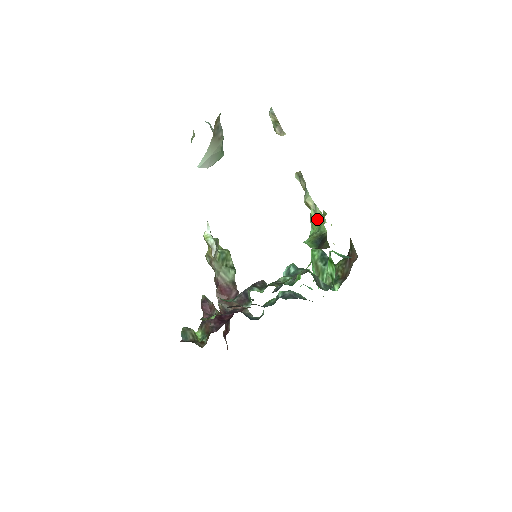
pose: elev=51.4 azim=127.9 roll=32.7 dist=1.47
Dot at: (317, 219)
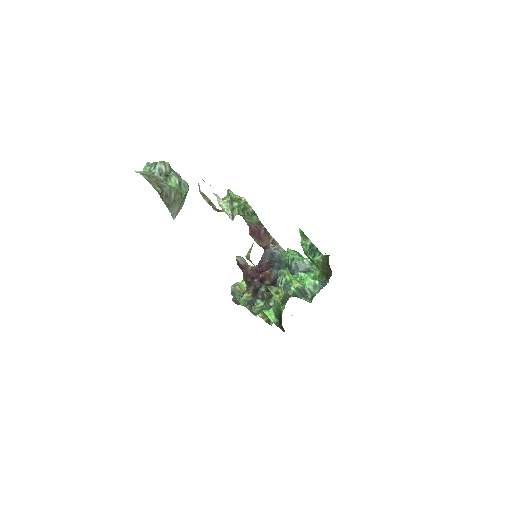
Dot at: (275, 294)
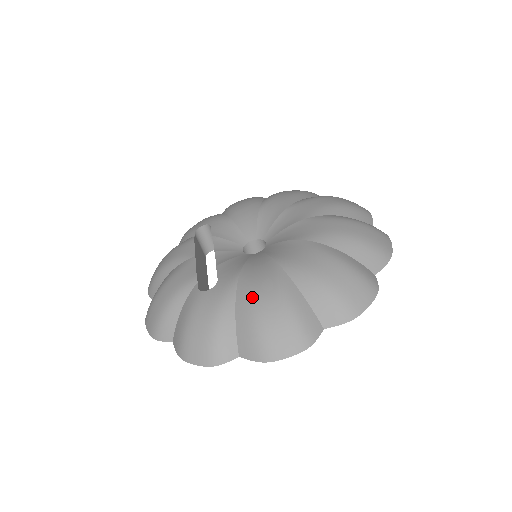
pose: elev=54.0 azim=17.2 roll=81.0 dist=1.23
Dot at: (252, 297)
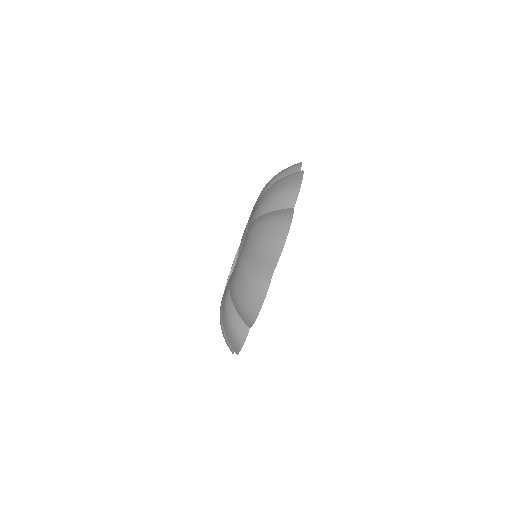
Dot at: occluded
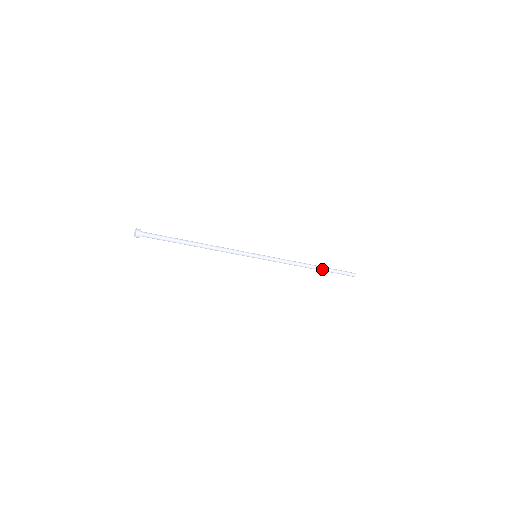
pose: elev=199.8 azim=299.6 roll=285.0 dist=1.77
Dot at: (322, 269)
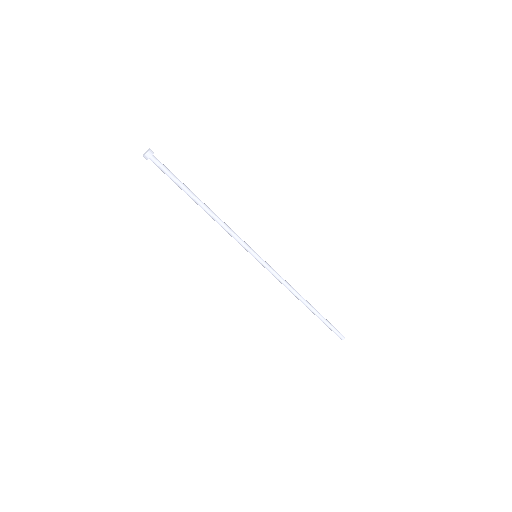
Dot at: (315, 309)
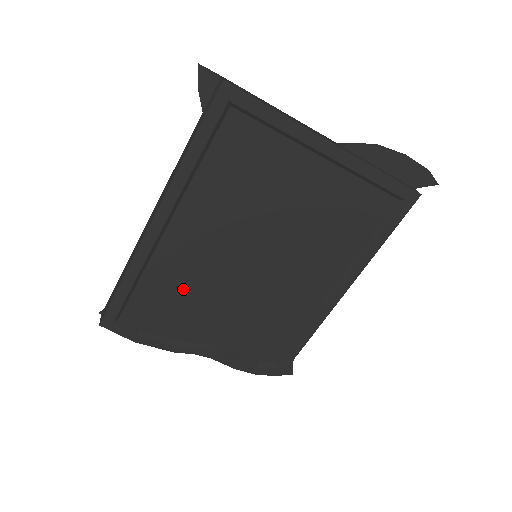
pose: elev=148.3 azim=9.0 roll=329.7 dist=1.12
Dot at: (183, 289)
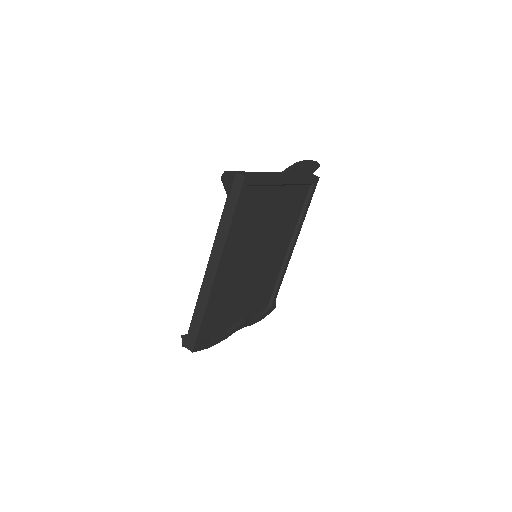
Dot at: (228, 299)
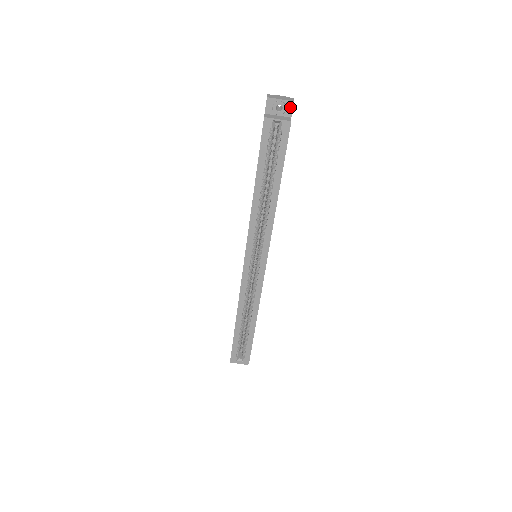
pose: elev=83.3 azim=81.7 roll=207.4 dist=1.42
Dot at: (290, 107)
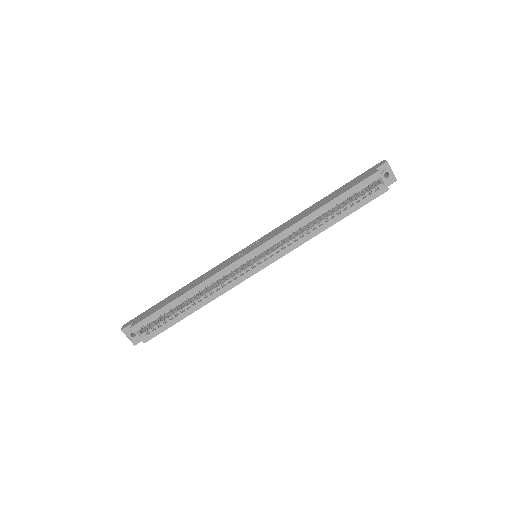
Dot at: (392, 181)
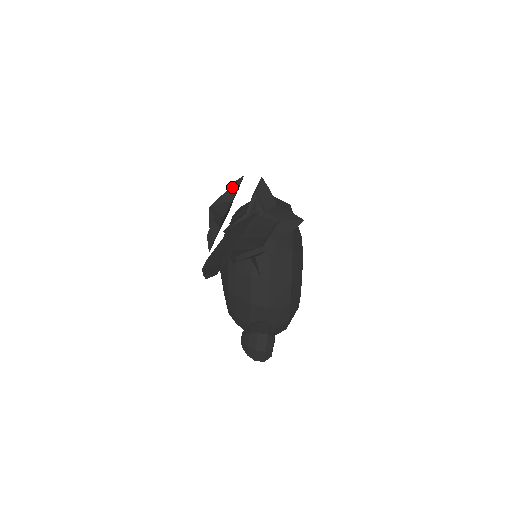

------------

- [Given instruction] Print every line of text from the items above, character for character and in the same order, and leave out the pictures.

- [Answer for this exercise]
pose: elev=51.4 azim=127.9 roll=32.7 dist=1.47
Dot at: (317, 219)
Dot at: (275, 294)
pose: elev=54.0 azim=17.2 roll=81.0 dist=1.23
Dot at: (252, 297)
Dot at: occluded
pose: elev=199.8 azim=299.6 roll=285.0 dist=1.77
Dot at: (322, 269)
Dot at: (315, 309)
pose: elev=148.3 azim=9.0 roll=329.7 dist=1.12
Dot at: (183, 289)
Dot at: (228, 299)
pose: elev=83.3 azim=81.7 roll=207.4 dist=1.42
Dot at: (290, 107)
Dot at: (392, 181)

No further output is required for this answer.